--- Text passage ---
:::
Fantasia 2018: Sam Elliott And Robert Krzykowski On Bigfoot, Hitler, And Killing Both

An intimate chat with a legend and his director.

The Man Who Killed Hitler And Then The Bigfoot had its world premiere at this year's Fantasia Film Festival. We reviewed the film, but we also got a chance to sit down with its director, Robert Krzykowski, and star, screen legend Sam Elliott. Both were humble and talkative and absolute sweethearts, and we had a wonderful chat about the film and the themes surrounding it. Enjoy...

I guess we'll kick off with: what's it like to have killed Hitler?

Sam Elliott: It was wonderful. Although, I shouldn't say that it was wonderful, because that was me speaking - it wasn't [Calvin] Barr. I can't imagine that it would have been wonderful for him. But it was wonderful to watch him burn up in a movie theatre in Inglourious Basterds. I thought the way it was constructed, and the way that Barr killed him in the script, was a pretty brilliant piece of writing. That set the bar at the beginning. And I wasn't the man who killed him, literally. Aidan Turner did that. We actually shot in reverse. We did all the older stuff first, and then the younger stuff later on.

Robert Krzykowski: It's very much like shooting two movies - 1987 and 1942.

SE: I can't really reply, because I don't really know what it was like to kill Hitler. I haven't seen [the movie yet]. I just have to imagine what it was like. Very fulfilling. Great satisfaction. 

It'll be interesting to see how the audience reacts, because it's very much not the film that they'll be expecting from this title.
:::
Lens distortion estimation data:
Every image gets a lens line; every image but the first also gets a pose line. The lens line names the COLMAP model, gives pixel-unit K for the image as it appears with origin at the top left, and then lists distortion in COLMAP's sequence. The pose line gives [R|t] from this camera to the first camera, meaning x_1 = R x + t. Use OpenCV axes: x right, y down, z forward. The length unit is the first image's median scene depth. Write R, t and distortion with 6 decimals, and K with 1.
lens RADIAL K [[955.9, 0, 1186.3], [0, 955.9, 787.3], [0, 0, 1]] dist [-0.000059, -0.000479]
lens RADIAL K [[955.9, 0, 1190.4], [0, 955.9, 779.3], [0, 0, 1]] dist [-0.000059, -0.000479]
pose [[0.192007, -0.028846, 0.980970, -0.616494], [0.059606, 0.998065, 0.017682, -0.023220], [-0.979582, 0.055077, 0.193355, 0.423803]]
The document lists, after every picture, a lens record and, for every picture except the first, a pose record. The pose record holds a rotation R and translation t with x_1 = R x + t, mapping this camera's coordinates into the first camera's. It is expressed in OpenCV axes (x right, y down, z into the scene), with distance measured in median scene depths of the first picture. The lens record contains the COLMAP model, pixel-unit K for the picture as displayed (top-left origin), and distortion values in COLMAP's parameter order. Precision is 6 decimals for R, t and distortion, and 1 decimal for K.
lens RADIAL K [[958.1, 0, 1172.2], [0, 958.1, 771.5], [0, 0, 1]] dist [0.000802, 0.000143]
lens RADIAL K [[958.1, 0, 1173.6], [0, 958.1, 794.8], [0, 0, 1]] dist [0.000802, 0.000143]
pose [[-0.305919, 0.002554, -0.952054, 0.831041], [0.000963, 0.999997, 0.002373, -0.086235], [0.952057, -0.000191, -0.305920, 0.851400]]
:::
--- Tasks ---
A) Check each statement against the Fantasia 2018 interview and mark it yes or no, quoting the words of the interview that decide it. (i) The film had its world premiere at the Fantasia Film Festival. (ii) Sam Elliott himself performed the killing of Hitler on screen. (iii) The scenes set in 1942 were filmed before the scenes set in 1987.
B) Continue the Fantasia 2018 interview, starting after its last line.

--- Results of the tasks ---
A)
(i) Yes: "The Man Who Killed Hitler And Then The Bigfoot had its world premiere at this year's Fantasia Film Festival."
(ii) No: "And I wasn't the man who killed him, literally. Aidan Turner did that."
(iii) No: "We did all the older stuff first, and then the younger stuff later on."

B)
RK: We wanted to take these two big pulpy elements and find the humanity and the decency at the centre of that. Talking to John Sayles about the project, it was very much, "science fiction and fantasy can be used, as it has been all through the years, as a Trojan horse for deeper ideas. And so the goal was to subvert expectations, using the title as this big splashy notion of "the man who killed Hitler and then the Bigfoot." When you see it, it's very much about those two things, and then a whole lot more. We hope that that would be surprising and fulfilling, because you're still getting the thing that you came to see the movie for, but also you get this beautiful performance from Sam, and an exploration of decency and what it means to serve, and what you exchange in the service of others. I think that's what this movie was - an exploration those ideas. And we had to find the perfect person to do that. John Sayles had a lunch with Joel Coen and Frances McDormand, talking about who might be right for this movie. Joel and Frances gave the nod to Sam, so shortly thereafter, our casting director Kellie Roy and I reached out. 

SE: I can't even imagine that. My experience with Frances was zero - maybe we met at a screening - and my experience with Joel was two days on a set. 

When you first saw the title, what was your reaction?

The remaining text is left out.